┏━━

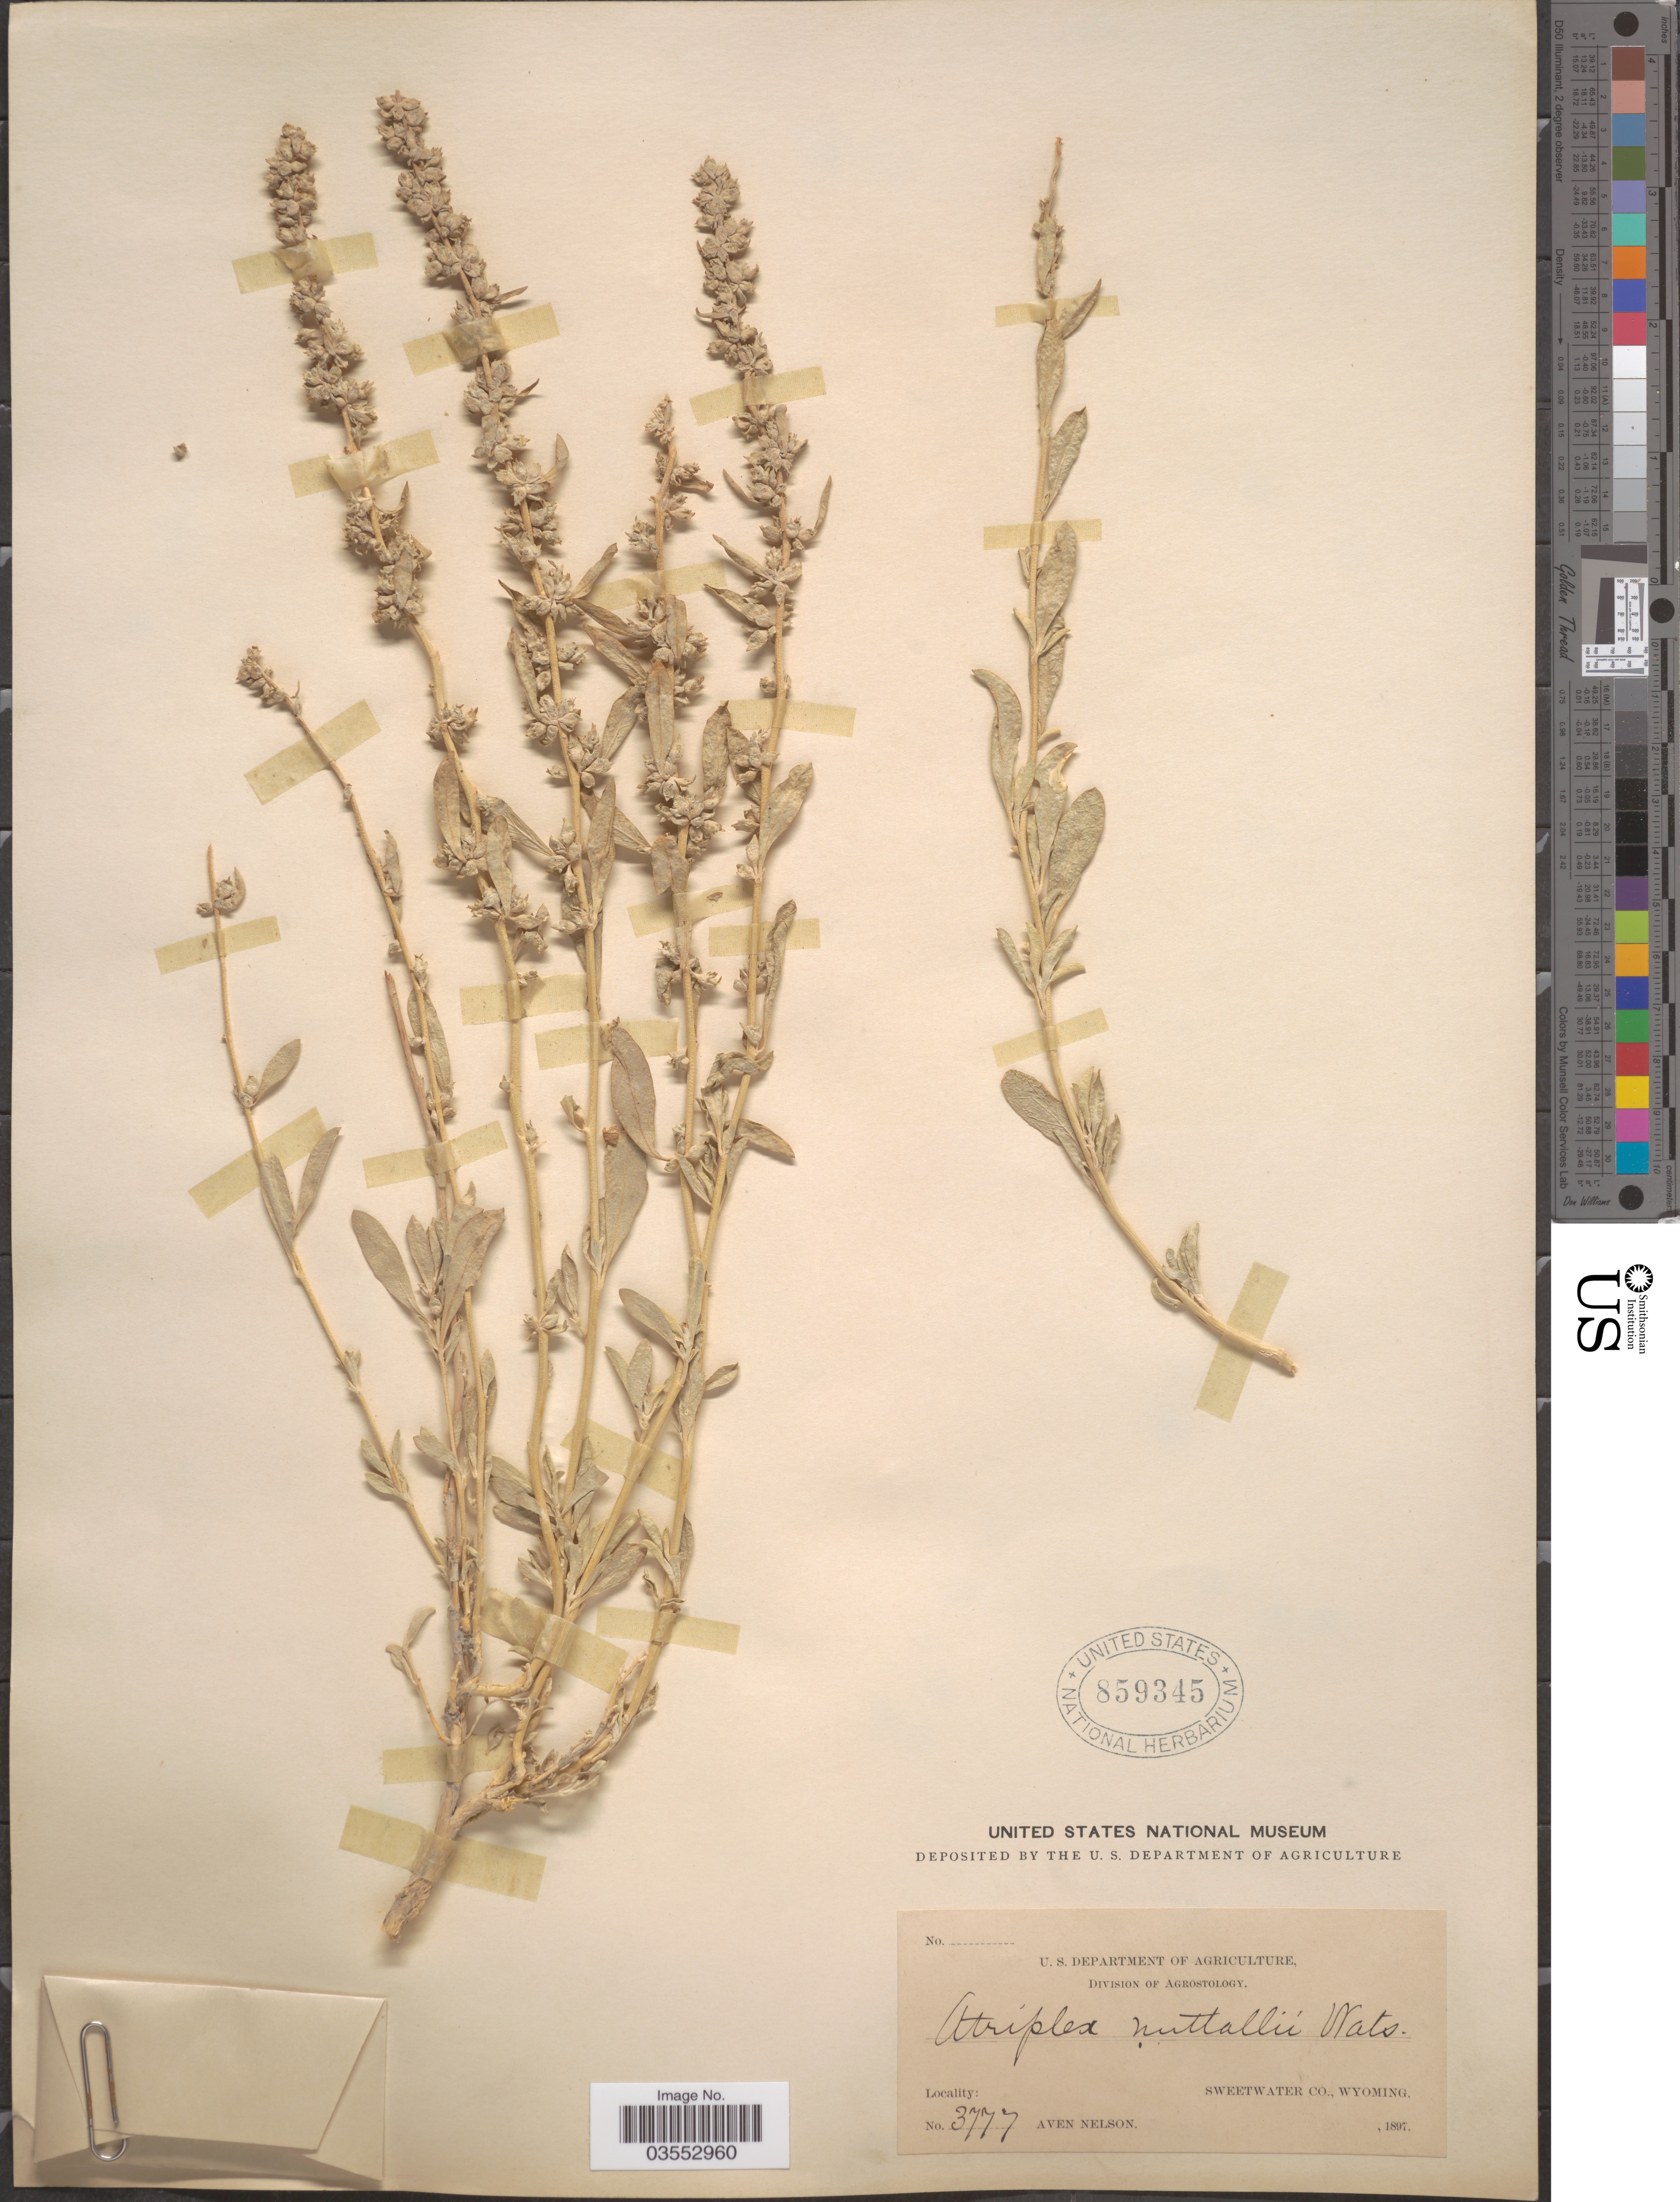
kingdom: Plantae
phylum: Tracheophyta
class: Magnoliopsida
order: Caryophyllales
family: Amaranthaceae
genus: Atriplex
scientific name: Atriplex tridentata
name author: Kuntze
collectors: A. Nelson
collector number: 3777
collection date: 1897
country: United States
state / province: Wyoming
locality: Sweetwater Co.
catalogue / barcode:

┗━━

**Goal**
Copy out every line of each item above, word for word and in the same order, but leave out the pictures.

**Exercise output**
kingdom: Plantae
phylum: Tracheophyta
class: Magnoliopsida
order: Caryophyllales
family: Amaranthaceae
genus: Atriplex
scientific name: Atriplex tridentata
name author: Kuntze
collectors: A. Nelson
collector number: 3777
collection date: 1897
country: United States
state / province: Wyoming
locality: Sweetwater Co.
catalogue / barcode:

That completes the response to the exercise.